Stevens, 57, is back on the air with his daily “Grace Hour,” heard on religious radio stations in Baltimore and 12 other cities. And he is attracting large crowds to services in motel meeting rooms around southeastern Baltimore County. More than 600 women went to Stevens’ Women’s Seminar at the Sheraton Washington in September. And church members say they spend several nights a week “blitzing”--Stevens’ term for winning converts--in shopping malls, at the Inner Harbor and along downtown Baltimore’s pornography strip. “Bring them in!” reads a sign in the lobby of the headquarters of the church, which now uses the name Greater Grace.

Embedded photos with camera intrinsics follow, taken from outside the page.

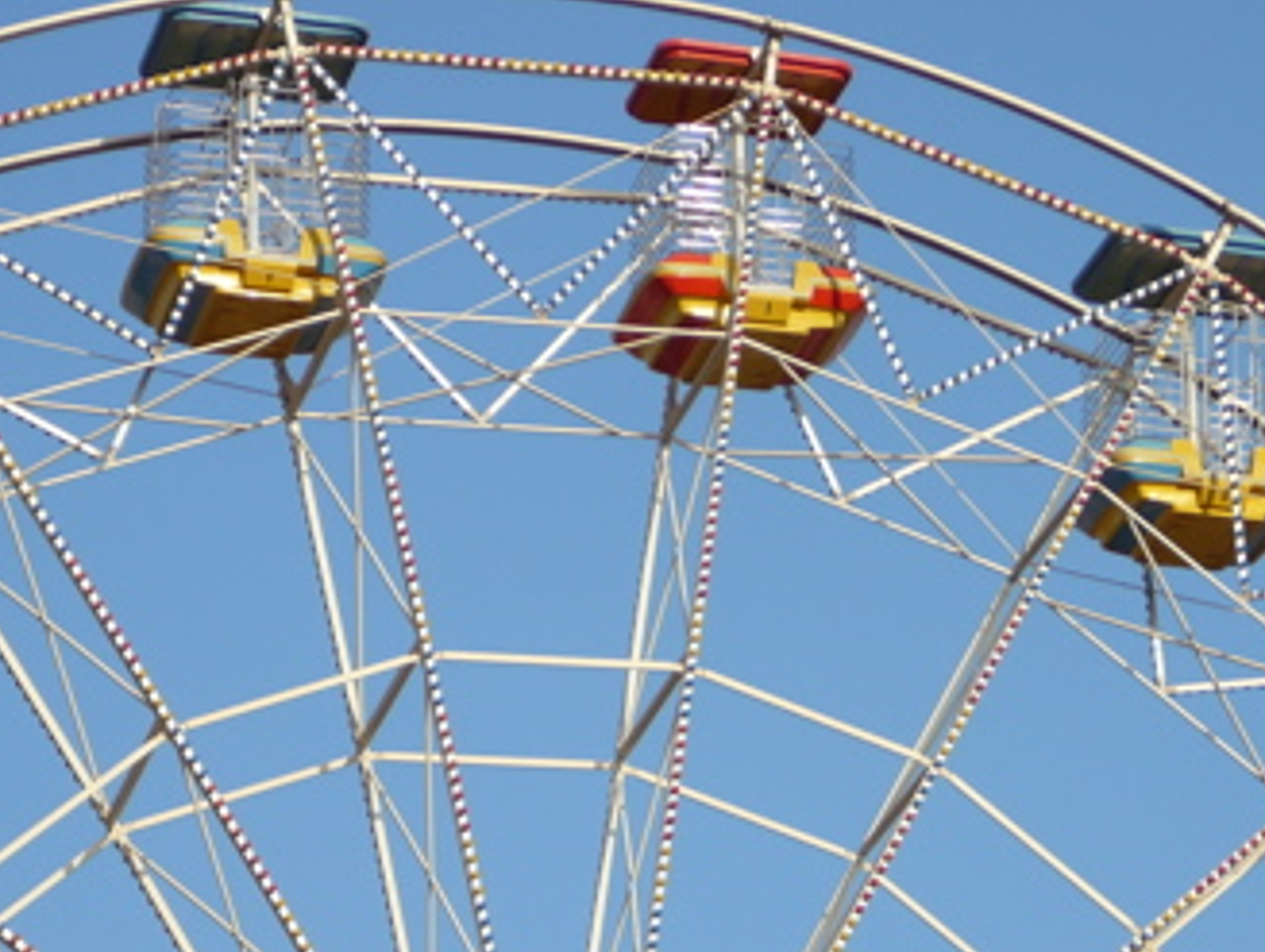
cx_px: 852
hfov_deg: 11.1
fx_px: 6478
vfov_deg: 8.4
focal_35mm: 177
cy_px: 468
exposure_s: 1/640
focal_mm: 19
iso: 80
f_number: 3.9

A church question-and-answer sheet prepared to respond to worried Marylanders says Greater Grace is looking for a new home for its missionary and church operations. In answer to the question, “Why did you move to Baltimore?” the sheet says, “As each and every man of God is led by God into that call on his life for that service which He desires for us, so, at this time, God has led Pastor Carl Stevens . . . to establish a new ministry in Baltimore.”

The church “has been targeted by a group who claim to be protectors of society from certain cult and cultlike groups,” Pastor John Love wrote in the message to Marylanders. The church does not break up families, but rather it has a long history of reconciling marriages and children with parental problems, he wrote.